(El Economista, 01-04-2026) | Laboral

El Ministerio de Trabajo intenta sacar adelante en el Consejo de Ministros la reforma del registro de jornada laboral lo antes posible, a pesar de las dudas planteadas por varios ministerios del PSOE. Esta medida forma parte de la fallida propuesta para reducir la jornada semanal a 37,5 horas, con la que Yolanda Díaz pretende limitar las horas extra. No obstante, su aplicación queda supeditada a la aprobación de unos requisitos técnicos que aún no se han definido y que se concretarán mediante una orden posterior.

El real decreto analizado por el Consejo de Estado establece que la norma entrará en vigor a los 20 días de su publicación en el BOE. Sin embargo, las obligaciones vinculadas a los aspectos técnicos no serán exigibles hasta seis meses después. Este plazo es considerado suficiente por Trabajo, aunque desde el Ministerio de Economía se apuesta por ampliarlo hasta un año, especialmente para facilitar la adaptación de las pymes.

A principios de mes, Trabajo lanzó una consulta pública sobre la futura orden que fijará los requisitos técnicos, con la intención de avanzar en su desarrollo. Sin embargo, aún no ha concretado cuándo aprobará definitivamente este texto, en parte porque no tiene asegurado el respaldo del Consejo de Ministros tras el informe del Consejo de Estado. Esta situación prolonga la incertidumbre entre las empresas, que deberán asumir esta nueva obligación.

Las organizaciones empresariales, como CEOE o Pimec, ya advirtieron en sus alegaciones del escaso plazo inicial de adaptación, limitado a esos 20 días. El propio Consejo de Estado también cuestionó la redacción de la entrada en vigor, señalando que se pretende implantar un sistema digital que todavía no existe y basado en requisitos técnicos aún sin definir. Además, criticó que se dejen para una futura orden cuestiones clave como el control y acceso a los datos por parte de la Inspección de Trabajo o los representantes de los trabajadores.
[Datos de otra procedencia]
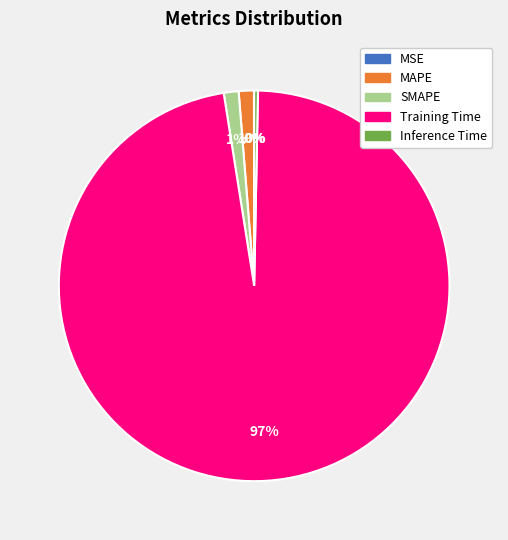

Which category has the biggest portion of the pie?

Training Time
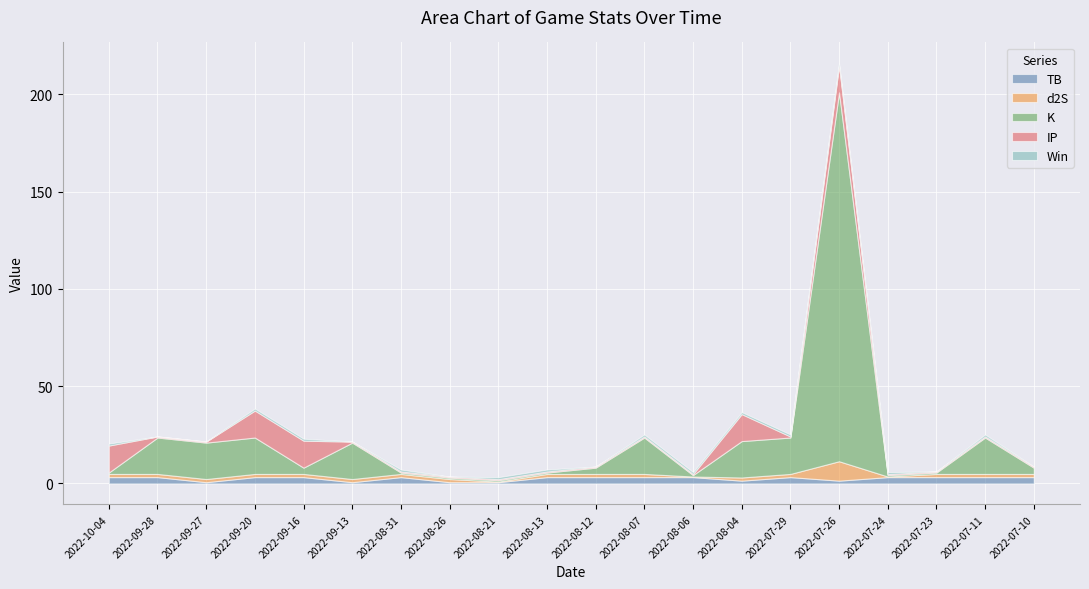

List the labels in order of Win value, smallest first.

2022-09-28, 2022-09-27, 2022-09-13, 2022-08-26, 2022-08-12, 2022-07-23, 2022-07-10, 2022-10-04, 2022-09-20, 2022-09-16, 2022-08-31, 2022-08-21, 2022-08-13, 2022-08-07, 2022-08-06, 2022-08-04, 2022-07-29, 2022-07-26, 2022-07-24, 2022-07-11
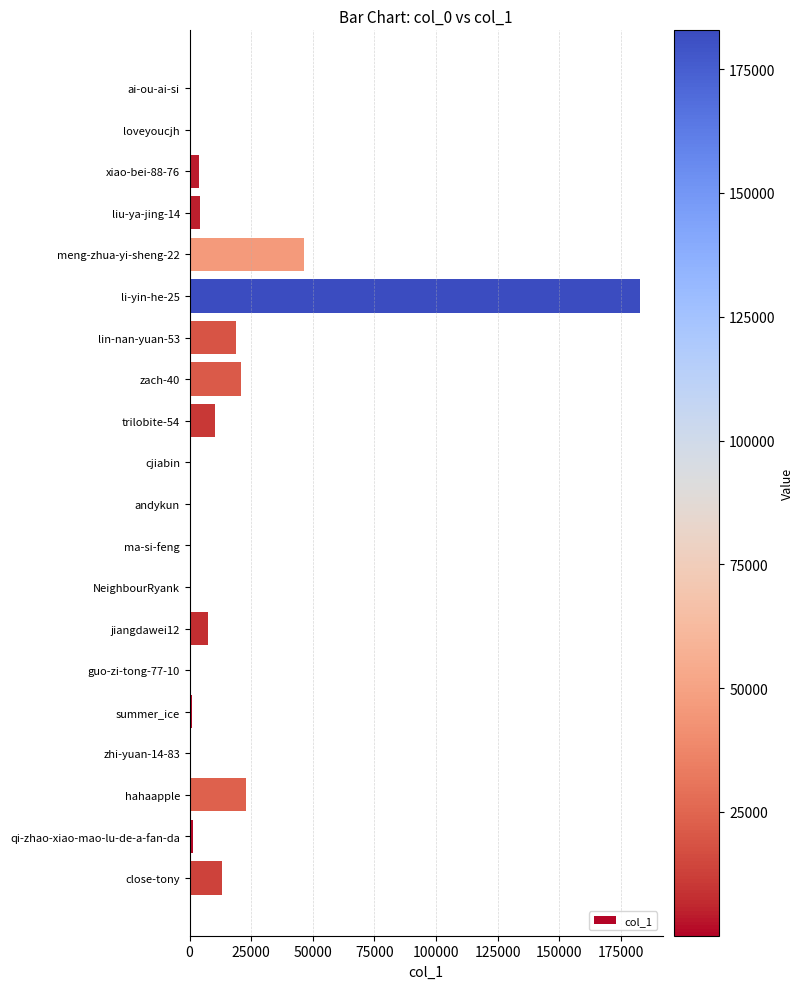

What is the average value?

16671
Algunas comunidades autónomas también mostraron su desacuerdo. Por ejemplo, Galicia recordó que las normas que imponen nuevas obligaciones deberían aplicarse en fechas concretas, como el 1 de enero o el 1 de julio, en lugar de conceder plazos tan breves para su adaptación.

Al tratarse de un real decreto, no requiere aprobación parlamentaria, por lo que el texto que adopte el Consejo de Ministros será el que se publique directamente en el BOE. Aunque Trabajo ha mostrado cierta disposición a introducir ajustes menores, descarta modificar los plazos de entrada en vigor.

Desde el inicio, la patronal ha rechazado esta reforma por su impacto económico y por los posibles riesgos en materia de protección de datos. De hecho, la CEOE ya ha anunciado que recurrirá la norma si finalmente se aprueba, y ha valorado positivamente las críticas del Consejo de Estado. Los argumentos recogidos en el informe del órgano consultivo, que en algunos casos coinciden con los planteados por las organizaciones empresariales, refuerzan la posibilidad de una futura batalla judicial. En particular, el Consejo de Estado cuestiona que el contenido del decreto incluya aspectos que deberían regularse mediante una ley de mayor rango, una crítica que los empresarios llevan tiempo señalando.